Pas vrai­ment dif­fi­cile d’imaginer les rappeurs aligner quelques lignes de textes tout en ter­ras­sant leurs adver­saires à Street Fighter ou en com­bi­nant les sorts de Final Fan­tasy. Curren$y, rappeur de la Nouvelle-​Orléans né en 1981, fut aux pre­mières loges pour s’installer devant sa con­sole préférée, un jeu culte dans le lecteur. Pour This ain’t no mix­tape (2009), il s’inspire de la saga Grand Theft Auto, et plus pré­cisé­ment de Vice City (2002), « le meilleur de la série grâce à sa BO et ses voitures. J’en ai acheté quelques-​unes à cause de Vice City, putain. »

Et, désor­mais, la sor­tie d’un jeu se fait en quasi simul­tanée avec celles des chan­sons qui y font référence. « Got That Work » de Fabolous (« It’s about this call of duty, and this shit ain’t no game ho »), Fred­die Gibs dans « The Return » de Danny Brown (« This shit get real as shit thats on your Playsta­tion con­troller Call of Duty ass nigga, dick in the booty ass nigga ») ou Waka Flocka Flame dans le « 848 » de Jim Jones (« We got auto­matic big guns like call of duty Keep it … that’s my Call of Duty »).
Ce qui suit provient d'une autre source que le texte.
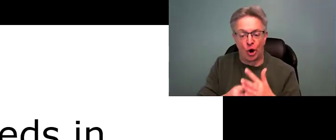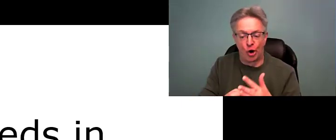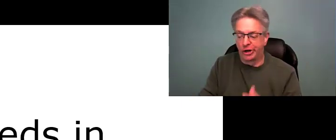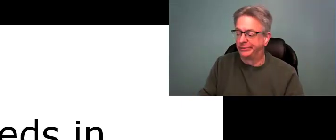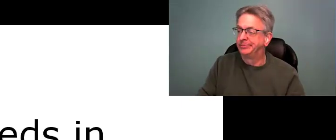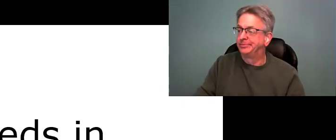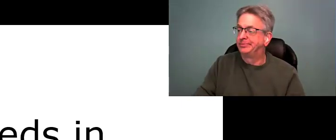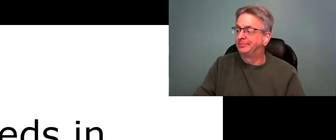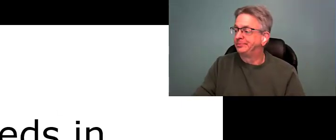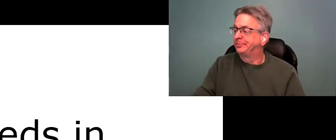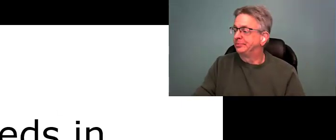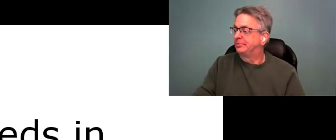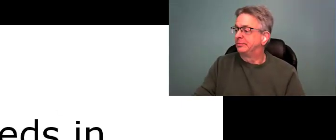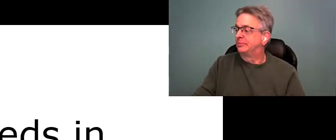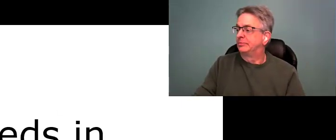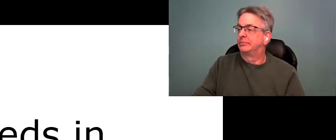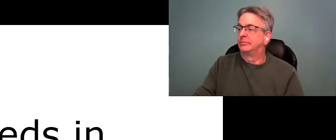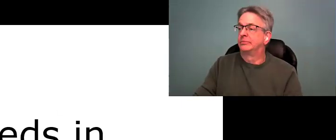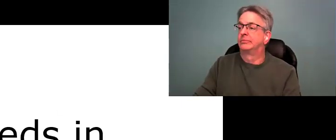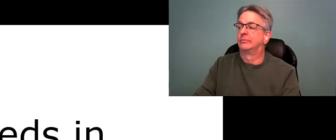All right, let's go ahead and get started.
Depuis, les références se mul­ti­plient, et jouer aux jeux vidéos n’a plus rien d’une honte : Tyler the Cre­ator, Orel­san et même Booba affichent fière­ment leur high score. Début 2013, le rappeur Wilow Ams­good lance la net tape #NOC­RACKS sur laque­lle fig­ure « Grown Up » (sur le thème de Danny Brown) et son cortège de noms de jeux vidéo. Tiré à qua­tre épin­gles, le rappeur arbore d’énormes bagues-​consoles.

Les jeux vidéo, de leur côté, ont bien com­pris l’intérêt com­mer­cial du rap : pour Call of Duty : Ghosts (2013), Activi­sion invite Eminem à rap­per dans la BO du jeu. Cela donne « Sur­vival », avec Eminem masqué par le foulard tête de mort rendu célèbre par la série. Et toute pré­com­mande du jeu sur le site Gamestop don­nait droit à un code pour télécharger l’attendu MMLP2. Finale­ment, le jeu vidéo et le nom du rappeur se retrou­vent au som­met des classe­ments de vente.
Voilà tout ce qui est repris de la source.